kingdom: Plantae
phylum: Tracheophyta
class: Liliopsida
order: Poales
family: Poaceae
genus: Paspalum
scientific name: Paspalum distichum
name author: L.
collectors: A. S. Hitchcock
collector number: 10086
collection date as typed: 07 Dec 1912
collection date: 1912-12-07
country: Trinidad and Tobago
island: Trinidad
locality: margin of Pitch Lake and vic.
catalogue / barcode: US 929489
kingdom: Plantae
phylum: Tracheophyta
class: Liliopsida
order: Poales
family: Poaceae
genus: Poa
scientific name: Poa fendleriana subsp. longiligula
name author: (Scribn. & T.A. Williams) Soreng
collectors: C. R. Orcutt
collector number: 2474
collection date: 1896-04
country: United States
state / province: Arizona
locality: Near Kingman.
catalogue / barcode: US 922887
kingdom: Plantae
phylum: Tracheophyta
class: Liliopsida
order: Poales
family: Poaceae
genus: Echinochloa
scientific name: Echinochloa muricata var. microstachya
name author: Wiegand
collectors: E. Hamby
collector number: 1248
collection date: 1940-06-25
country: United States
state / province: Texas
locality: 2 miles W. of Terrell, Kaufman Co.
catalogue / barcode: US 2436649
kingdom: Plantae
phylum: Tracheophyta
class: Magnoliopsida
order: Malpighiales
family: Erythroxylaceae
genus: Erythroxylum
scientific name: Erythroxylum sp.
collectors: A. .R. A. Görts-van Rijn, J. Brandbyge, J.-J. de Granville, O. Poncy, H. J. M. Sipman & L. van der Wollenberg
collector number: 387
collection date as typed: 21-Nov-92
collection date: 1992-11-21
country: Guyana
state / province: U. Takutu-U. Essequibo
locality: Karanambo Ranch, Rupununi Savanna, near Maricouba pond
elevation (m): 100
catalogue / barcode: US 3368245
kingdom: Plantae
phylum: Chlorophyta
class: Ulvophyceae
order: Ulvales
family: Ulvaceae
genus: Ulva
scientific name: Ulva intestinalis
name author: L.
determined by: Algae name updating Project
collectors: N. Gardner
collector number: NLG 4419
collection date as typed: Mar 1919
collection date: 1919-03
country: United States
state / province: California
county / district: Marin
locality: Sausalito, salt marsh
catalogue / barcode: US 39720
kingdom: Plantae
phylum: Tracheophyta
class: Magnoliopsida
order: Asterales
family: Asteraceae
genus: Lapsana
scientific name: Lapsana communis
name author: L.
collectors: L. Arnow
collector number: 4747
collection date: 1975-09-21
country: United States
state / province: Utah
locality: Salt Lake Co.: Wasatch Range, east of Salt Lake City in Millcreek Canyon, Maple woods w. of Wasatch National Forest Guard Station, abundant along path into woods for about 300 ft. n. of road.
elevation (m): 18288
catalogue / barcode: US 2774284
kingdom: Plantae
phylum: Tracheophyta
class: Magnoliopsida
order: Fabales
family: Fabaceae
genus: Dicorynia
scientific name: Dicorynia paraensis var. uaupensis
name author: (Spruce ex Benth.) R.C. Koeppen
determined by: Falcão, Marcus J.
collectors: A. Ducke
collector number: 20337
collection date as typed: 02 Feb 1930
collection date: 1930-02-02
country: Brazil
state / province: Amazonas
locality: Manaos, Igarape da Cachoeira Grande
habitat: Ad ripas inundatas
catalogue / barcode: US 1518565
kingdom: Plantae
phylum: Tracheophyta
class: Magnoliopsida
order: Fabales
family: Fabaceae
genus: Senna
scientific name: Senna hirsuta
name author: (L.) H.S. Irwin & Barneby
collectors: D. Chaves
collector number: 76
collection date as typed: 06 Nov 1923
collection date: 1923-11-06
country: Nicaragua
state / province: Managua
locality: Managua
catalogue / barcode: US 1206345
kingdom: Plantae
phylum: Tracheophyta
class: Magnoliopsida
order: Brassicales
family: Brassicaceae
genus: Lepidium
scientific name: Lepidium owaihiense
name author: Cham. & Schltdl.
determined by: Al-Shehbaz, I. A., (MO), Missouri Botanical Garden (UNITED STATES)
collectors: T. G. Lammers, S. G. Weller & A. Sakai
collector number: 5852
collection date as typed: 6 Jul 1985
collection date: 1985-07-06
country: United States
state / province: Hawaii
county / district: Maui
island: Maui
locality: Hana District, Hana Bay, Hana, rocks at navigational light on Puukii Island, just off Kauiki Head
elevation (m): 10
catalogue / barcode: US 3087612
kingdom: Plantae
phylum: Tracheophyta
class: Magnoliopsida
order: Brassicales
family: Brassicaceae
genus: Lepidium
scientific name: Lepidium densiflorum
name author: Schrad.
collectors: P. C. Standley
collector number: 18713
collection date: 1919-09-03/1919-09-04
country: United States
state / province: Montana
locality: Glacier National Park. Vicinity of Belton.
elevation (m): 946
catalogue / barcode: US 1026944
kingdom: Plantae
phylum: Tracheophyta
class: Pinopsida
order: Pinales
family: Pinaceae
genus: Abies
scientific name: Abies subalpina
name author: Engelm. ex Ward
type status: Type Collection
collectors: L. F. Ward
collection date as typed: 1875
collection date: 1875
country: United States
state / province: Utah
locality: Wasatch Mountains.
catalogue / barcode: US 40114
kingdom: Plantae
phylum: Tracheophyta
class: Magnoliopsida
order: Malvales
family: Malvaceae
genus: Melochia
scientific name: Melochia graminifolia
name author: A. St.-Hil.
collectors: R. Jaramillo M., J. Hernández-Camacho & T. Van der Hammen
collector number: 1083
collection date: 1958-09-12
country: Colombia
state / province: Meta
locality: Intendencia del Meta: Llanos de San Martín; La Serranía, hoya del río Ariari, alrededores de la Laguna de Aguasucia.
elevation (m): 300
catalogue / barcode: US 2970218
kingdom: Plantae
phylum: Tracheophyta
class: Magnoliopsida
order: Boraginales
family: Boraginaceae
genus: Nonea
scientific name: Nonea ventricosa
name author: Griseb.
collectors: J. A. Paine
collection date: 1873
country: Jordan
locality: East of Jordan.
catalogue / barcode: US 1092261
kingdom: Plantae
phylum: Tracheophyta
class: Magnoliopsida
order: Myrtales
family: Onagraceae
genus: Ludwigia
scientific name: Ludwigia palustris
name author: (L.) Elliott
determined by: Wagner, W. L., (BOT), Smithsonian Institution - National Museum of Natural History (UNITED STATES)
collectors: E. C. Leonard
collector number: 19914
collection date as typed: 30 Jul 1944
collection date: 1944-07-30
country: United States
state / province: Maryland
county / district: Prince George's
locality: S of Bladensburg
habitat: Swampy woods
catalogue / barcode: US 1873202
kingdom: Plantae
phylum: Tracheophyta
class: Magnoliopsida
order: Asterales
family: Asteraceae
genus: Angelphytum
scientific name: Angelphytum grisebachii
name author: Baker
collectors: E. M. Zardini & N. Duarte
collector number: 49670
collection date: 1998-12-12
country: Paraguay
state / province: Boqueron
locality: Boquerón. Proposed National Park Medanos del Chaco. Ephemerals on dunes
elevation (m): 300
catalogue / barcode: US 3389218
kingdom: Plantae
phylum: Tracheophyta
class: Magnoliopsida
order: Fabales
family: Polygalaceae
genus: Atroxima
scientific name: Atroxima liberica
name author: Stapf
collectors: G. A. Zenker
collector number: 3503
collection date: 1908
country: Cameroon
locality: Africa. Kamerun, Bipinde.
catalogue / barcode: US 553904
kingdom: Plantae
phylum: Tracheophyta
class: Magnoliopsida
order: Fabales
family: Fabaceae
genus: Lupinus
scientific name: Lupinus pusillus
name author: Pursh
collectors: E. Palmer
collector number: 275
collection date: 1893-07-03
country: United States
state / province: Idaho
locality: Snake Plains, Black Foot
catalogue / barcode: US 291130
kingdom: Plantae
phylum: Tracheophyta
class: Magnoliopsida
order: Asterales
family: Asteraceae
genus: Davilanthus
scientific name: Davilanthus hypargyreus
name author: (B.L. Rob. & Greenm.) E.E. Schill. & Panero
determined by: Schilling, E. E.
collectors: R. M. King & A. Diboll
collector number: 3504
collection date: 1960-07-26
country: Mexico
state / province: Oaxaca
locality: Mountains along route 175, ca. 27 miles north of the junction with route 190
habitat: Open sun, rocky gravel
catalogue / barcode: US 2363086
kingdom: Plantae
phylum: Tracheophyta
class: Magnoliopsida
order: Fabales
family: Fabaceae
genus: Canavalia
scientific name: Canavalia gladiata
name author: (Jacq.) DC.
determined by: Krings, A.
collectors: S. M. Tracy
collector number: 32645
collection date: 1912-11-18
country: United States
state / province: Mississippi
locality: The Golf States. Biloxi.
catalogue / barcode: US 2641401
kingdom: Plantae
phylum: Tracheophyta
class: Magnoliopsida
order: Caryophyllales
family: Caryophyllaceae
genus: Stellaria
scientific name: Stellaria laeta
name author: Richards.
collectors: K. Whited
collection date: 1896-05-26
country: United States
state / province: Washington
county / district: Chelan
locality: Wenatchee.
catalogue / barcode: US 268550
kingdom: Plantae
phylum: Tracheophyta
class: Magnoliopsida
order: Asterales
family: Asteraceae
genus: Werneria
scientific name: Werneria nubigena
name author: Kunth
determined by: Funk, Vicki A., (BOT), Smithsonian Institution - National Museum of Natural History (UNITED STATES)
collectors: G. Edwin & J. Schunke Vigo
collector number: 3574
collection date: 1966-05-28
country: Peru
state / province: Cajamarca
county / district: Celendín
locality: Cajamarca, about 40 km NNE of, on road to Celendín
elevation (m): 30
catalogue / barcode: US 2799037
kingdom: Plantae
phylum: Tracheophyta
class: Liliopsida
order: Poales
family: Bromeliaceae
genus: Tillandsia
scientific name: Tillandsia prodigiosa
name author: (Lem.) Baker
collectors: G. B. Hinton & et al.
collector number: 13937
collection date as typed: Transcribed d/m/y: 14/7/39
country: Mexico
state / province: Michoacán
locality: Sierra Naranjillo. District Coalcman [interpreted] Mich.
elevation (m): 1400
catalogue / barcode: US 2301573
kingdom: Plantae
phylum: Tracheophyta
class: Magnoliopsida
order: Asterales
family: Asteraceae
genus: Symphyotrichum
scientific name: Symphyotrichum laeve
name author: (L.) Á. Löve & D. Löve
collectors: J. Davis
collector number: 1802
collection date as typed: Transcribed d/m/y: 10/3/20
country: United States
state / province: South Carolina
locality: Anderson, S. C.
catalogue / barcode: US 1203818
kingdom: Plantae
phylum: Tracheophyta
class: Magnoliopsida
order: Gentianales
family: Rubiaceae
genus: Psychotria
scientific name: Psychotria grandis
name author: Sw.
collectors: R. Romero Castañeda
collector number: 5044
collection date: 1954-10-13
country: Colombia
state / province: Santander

- [WHAT YOU ARE ASKED TO DO]: Starting with the line that contains "scientific name: Poa" and going on through the line that contains "scientific name: Erythroxylum sp.", write out those lines of the items word for word, including both end lines.

- [COMPLETE RESPONSE]:
scientific name: Poa fendleriana subsp. longiligula
name author: (Scribn. & T.A. Williams) Soreng
collectors: C. R. Orcutt
collector number: 2474
collection date: 1896-04
country: United States
state / province: Arizona
locality: Near Kingman.
catalogue / barcode: US 922887
kingdom: Plantae
phylum: Tracheophyta
class: Liliopsida
order: Poales
family: Poaceae
genus: Echinochloa
scientific name: Echinochloa muricata var. microstachya
name author: Wiegand
collectors: E. Hamby
collector number: 1248
collection date: 1940-06-25
country: United States
state / province: Texas
locality: 2 miles W. of Terrell, Kaufman Co.
catalogue / barcode: US 2436649
kingdom: Plantae
phylum: Tracheophyta
class: Magnoliopsida
order: Malpighiales
family: Erythroxylaceae
genus: Erythroxylum
scientific name: Erythroxylum sp.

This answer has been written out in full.